Imagínense un mundial de boxeo en el que los pesos pesados compitieran con los welter, los medios y los ligeros. O un torneo hípico en el que caballos al galope y trotones corrieran juntos. Un gran premio de motociclismo con las máquinas de 500 c.c, 250 y 125 rugiendo al mismo tiempo en el mismo circuito. Imposible, verdad. Pues esto es el fútbol español de cuya igualdad tanto presume Javier Tebas, experto en contar películas de indios que no creerían ni en Hollywood.

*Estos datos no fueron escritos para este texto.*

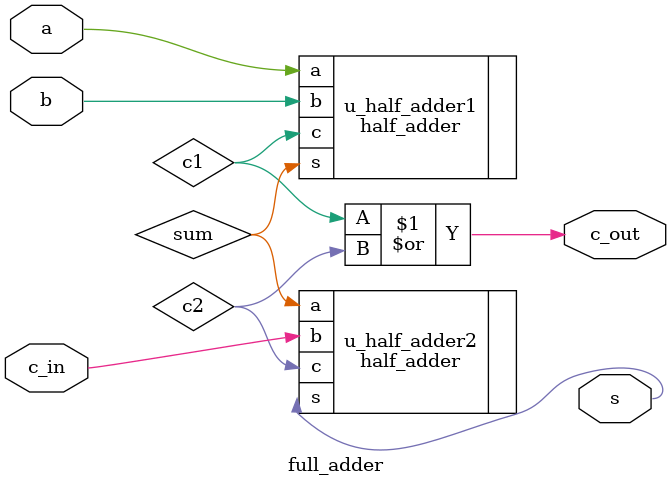
<source format=v>
module full_adder(
    input a,
    input b,
    input c_in,
    output s,
    output c_out
);

wire c1;
wire c2;
wire sum;

half_adder u_half_adder1(
    .a(a),
    .b(b),
    .s(sum),
    .c(c1)
);

half_adder u_half_adder2(
    .a(sum),
    .b(c_in),
    .s(s),
    .c(c2)
);

assign c_out = c1 | c2; 

endmodule
</source>
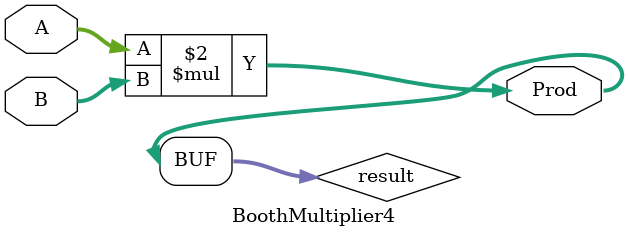
<source format=v>
module BoothMultiplier4 (
    input signed [3:0] A,
    input signed [3:0] B,
    output signed [7:0] Prod
);

    reg signed [7:0] result;

    always @* begin
        result = A * B;
    end

    assign Prod = result;

endmodule

</source>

La Liga de Fútbol Profesional acaba de publicar la relación de los límites salariales de los clubs de primera y segunda división. ¿Qué igualdad puede haber si dos equipos, Madrid y Barça, este con más palancas que las vías de los antiguos ferrocarriles, disponen de diez veces más margen para fichar que casi la mitad del resto, el doble de los que le siguen, y multiplican por seis las opciones de los cuatro o cinco que quedan?. ¿Por qué no te callas?.

La coartada de dicha aplicación es el llamado «fair play» financiero. Me pregunto qué «fair play», si la mayoría de clubs se encuentran en quiebra técnica, registran pérdidas millonarias y algunos, como el Betis, sin palanca ni polea que les valga. ¡Hombre!, que para subsistir han suscrito un préstamo a devolver en cincuenta años. ¿Qué nos quieren vender?.

El fútbol de antaño puede que fuera un circo, el opio del pueblo decían, el de ahora también es un circo pero romano, con sus leones, sus gladiadores y los senadores y el emperador riéndose en el palco. La sangre sale del bolsillo de los aficionados, como no podía ser de otra manera.